Mis ojos han visto tu salvación, la que has preparado a la vista de todos los pueblos.
José y María entienden que el anciano Simeón está haciendo suyas las palabras del profeta: Te voy a poner por luz de las gentes, para que mi salvación alcance hasta los confines de la tierra (Is 49, 6).
El padre y la madre estaban admirados de lo que decía acerca del niño.
No es la primera vez; tampoco será la última. Pero una cosa es la hermosura de las palabras y otra la irrelevancia de los hechos. Porque, a pesar de las maravillas que se dicen del niño, en Belén fueron solamente unos pocos pastores los que se enteraron; ahora, en Jerusalén, solamente dos ancianos. El mundo prosigue su vida al margen de Jesús.

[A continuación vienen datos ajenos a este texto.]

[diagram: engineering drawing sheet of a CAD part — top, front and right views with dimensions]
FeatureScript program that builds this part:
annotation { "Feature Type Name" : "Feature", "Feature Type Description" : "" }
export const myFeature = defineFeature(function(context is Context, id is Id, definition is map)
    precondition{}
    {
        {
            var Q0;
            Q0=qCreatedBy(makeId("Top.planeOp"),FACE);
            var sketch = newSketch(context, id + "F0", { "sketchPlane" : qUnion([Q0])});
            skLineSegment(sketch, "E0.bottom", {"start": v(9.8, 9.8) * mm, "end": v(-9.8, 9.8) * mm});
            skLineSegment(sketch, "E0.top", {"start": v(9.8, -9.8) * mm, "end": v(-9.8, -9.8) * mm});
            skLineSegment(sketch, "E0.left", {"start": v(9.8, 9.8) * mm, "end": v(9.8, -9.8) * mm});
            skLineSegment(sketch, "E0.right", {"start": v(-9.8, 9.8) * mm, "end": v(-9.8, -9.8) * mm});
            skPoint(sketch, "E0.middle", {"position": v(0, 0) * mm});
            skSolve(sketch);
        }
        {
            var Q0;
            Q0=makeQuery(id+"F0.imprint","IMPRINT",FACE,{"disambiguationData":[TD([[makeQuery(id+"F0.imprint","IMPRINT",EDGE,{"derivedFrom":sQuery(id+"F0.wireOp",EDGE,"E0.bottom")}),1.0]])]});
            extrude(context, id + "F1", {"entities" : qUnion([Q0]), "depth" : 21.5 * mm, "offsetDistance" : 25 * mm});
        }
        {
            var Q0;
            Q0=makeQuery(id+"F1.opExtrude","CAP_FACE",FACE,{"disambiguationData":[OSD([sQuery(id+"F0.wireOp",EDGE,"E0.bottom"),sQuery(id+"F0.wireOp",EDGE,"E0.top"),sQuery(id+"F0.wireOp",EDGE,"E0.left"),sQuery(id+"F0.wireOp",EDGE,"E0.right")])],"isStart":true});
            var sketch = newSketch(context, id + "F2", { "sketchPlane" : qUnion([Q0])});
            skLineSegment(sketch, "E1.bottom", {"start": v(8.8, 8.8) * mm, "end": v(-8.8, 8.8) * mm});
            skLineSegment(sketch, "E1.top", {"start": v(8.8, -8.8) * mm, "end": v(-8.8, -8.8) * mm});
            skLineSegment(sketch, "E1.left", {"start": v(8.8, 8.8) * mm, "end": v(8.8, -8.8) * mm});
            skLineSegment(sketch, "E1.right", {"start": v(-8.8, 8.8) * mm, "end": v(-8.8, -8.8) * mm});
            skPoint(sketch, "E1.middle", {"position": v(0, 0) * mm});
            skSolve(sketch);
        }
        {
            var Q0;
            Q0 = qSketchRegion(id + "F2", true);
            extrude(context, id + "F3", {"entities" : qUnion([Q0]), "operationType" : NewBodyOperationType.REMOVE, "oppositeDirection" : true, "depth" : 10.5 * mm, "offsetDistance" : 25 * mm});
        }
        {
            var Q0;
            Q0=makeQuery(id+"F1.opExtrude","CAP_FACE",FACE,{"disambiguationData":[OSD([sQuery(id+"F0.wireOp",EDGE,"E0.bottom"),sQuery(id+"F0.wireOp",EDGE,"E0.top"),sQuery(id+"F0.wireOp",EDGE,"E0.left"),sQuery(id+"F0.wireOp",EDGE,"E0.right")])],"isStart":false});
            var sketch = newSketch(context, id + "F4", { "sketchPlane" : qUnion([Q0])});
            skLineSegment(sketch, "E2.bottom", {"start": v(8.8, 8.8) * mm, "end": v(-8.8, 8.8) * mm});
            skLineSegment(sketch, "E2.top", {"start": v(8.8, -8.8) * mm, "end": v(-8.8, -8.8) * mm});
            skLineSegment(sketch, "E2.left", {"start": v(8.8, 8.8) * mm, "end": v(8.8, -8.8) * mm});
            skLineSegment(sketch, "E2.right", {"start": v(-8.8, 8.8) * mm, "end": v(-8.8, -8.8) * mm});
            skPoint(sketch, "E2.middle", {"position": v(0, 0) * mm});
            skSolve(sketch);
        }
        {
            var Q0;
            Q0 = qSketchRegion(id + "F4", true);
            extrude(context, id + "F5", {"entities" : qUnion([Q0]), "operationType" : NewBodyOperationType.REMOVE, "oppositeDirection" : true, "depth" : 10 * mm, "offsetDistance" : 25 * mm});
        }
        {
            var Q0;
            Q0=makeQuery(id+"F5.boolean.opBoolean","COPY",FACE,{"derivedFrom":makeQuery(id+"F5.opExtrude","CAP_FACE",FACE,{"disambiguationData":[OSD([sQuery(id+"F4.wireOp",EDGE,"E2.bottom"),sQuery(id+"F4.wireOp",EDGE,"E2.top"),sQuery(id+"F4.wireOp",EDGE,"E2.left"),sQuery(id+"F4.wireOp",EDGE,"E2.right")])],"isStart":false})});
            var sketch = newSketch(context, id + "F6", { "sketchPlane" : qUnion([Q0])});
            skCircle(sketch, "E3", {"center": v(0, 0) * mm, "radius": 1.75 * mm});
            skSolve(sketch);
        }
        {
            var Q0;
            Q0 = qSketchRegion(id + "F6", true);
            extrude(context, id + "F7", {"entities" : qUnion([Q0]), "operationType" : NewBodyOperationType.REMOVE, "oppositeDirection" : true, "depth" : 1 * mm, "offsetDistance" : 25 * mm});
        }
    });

Mira, éste está colocado de modo que todos en Israel o caigan o se levante; será una bandera discutida.
Simeón no desvaría; Simeón profetiza, porque el Espíritu habla por Él. Dice que el mesianismo de Jesús carecerá de triunfalismos. Esto será fuente de sufrimiento para su madre: En cuanto a ti, una espada te atravesará el corazón.
Simeón y Ana viven la ancianidad como una bendición, en la serenidad de la espera. Han alcanzado la plenitud de la vida confiando únicamente en Dios.